Effectiveness of twice a week prophylaxis with atovaquone-proguanil (Malarone®) in long-term travellers to West Africa.J Travel Med. 2016 Jun; 23(6)JT
Current guidelines recommend daily dosing of atovaquone-proguanil (AP), beginning a day before travel to endemic areas and continuing for 7 days after departure. Adherence of long-term travellers to daily malaria chemoprophylaxis tends to be poor, even when residing in highly endemic malaria regions. Evidence from a volunteer challenging study suggests that non-daily, longer intervals dosing of AP provides effective protection against Plasmodium falciparum This study examines the effectiveness of twice weekly AP prophylaxis in long-term travellers to highly endemic P. falciparum areas in West Africa.
An observational surveillance study aimed to detect prophylactic failures associated with twice weekly AP, during the years 2013-2014, among long-term expatriates in two sites in West Africa. The expatriates were divided according to the malaria prophylaxis regimen taken: AP twice weekly; mefloquine once weekly and a group refusing to take prophylaxis. Malaria events were recorded for each group.
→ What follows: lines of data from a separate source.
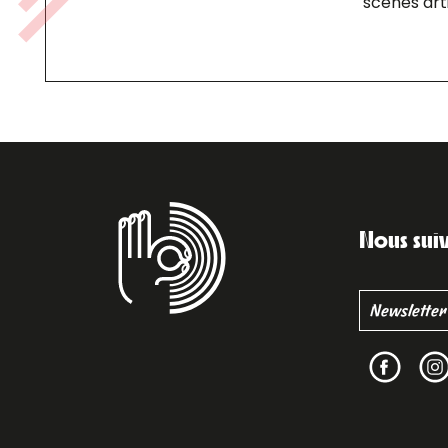
scènes arti
Nous sui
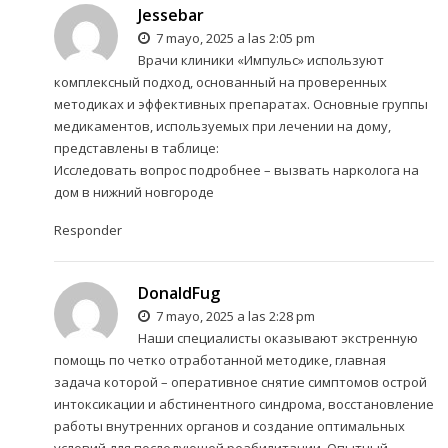
Jessebar
7 mayo, 2025 a las 2:05 pm
Врачи клиники «Импульс» используют
комплексный подход, основанный на проверенных
методиках и эффективных препаратах. Основные группы
медикаментов, используемых при лечении на дому,
представлены в таблице:
Исследовать вопрос подробнее –
вызвать нарколога на
дом в нижний новгороде
Responder
DonaldFug
7 mayo, 2025 a las 2:28 pm
Наши специалисты оказывают экстренную
помощь по четко отработанной методике, главная
задача которой – оперативное снятие симптомов острой
интоксикации и абстинентного синдрома, восстановление
работы внутренних органов и создание оптимальных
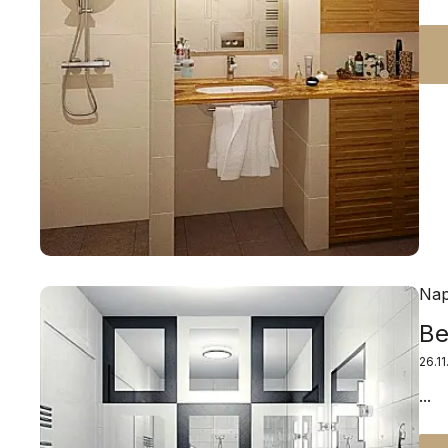
Nap
Be
26.1
...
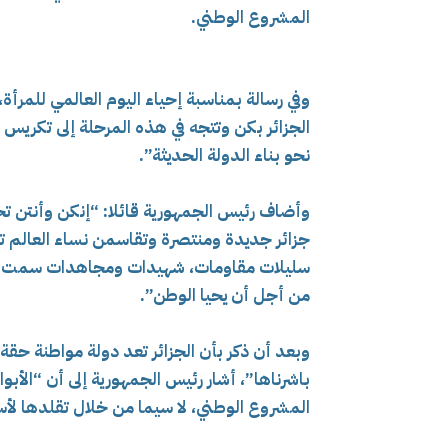
المشروع الوطني.
وفي رسالة بمناسبة إحياء اليوم العالمي للمرأة،
الجزائر بكن وتتجه في هذه المرحلة إلى تكريس أح
نحو بناء الدولة الحديثة”.
وأضاف رئيس الجمهورية قائلا: “إنكن وأنتن تحت
جزائر جديدة ومنتصرة وتقاسمن نساء العالم تخل
سليلات مقاومات، شهيدات ومجاهدات سمت بهن
من أجل أن يحيا الوطن”.
وبعد أن ذكر بأن الجزائر تعد دولة مواطنة حقة ي
باشرناها”، أشار رئيس الجمهورية إلى أن “الأب
المشروع الوطني، لا سيما من خلال تقلدها لأ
The incidence-density of malaria was calculated by dividing malaria events per number of person-months at risk.
Among 122 expatriates to West Africa the malaria rates were: 11.7/1000 person-months in the group with no-prophylaxis (n = 63); 2.06/1000 person-months in the 40 expatriates taking mefloquine (P = 0.006) and no cases of malaria (0/391 person-months, P = 0.01) in the twice weekly AP group (n = 33).
No prophylaxis failures were detected among the group of expatriates taking AP prophylaxis twice weekly compared with 11.7/1000 person-months among the no-prophylaxis group. Twice weekly AP prophylaxis may be an acceptable approach for long-term travellers who are unwilling to adhere to malaria chemoprophylaxis guidelines.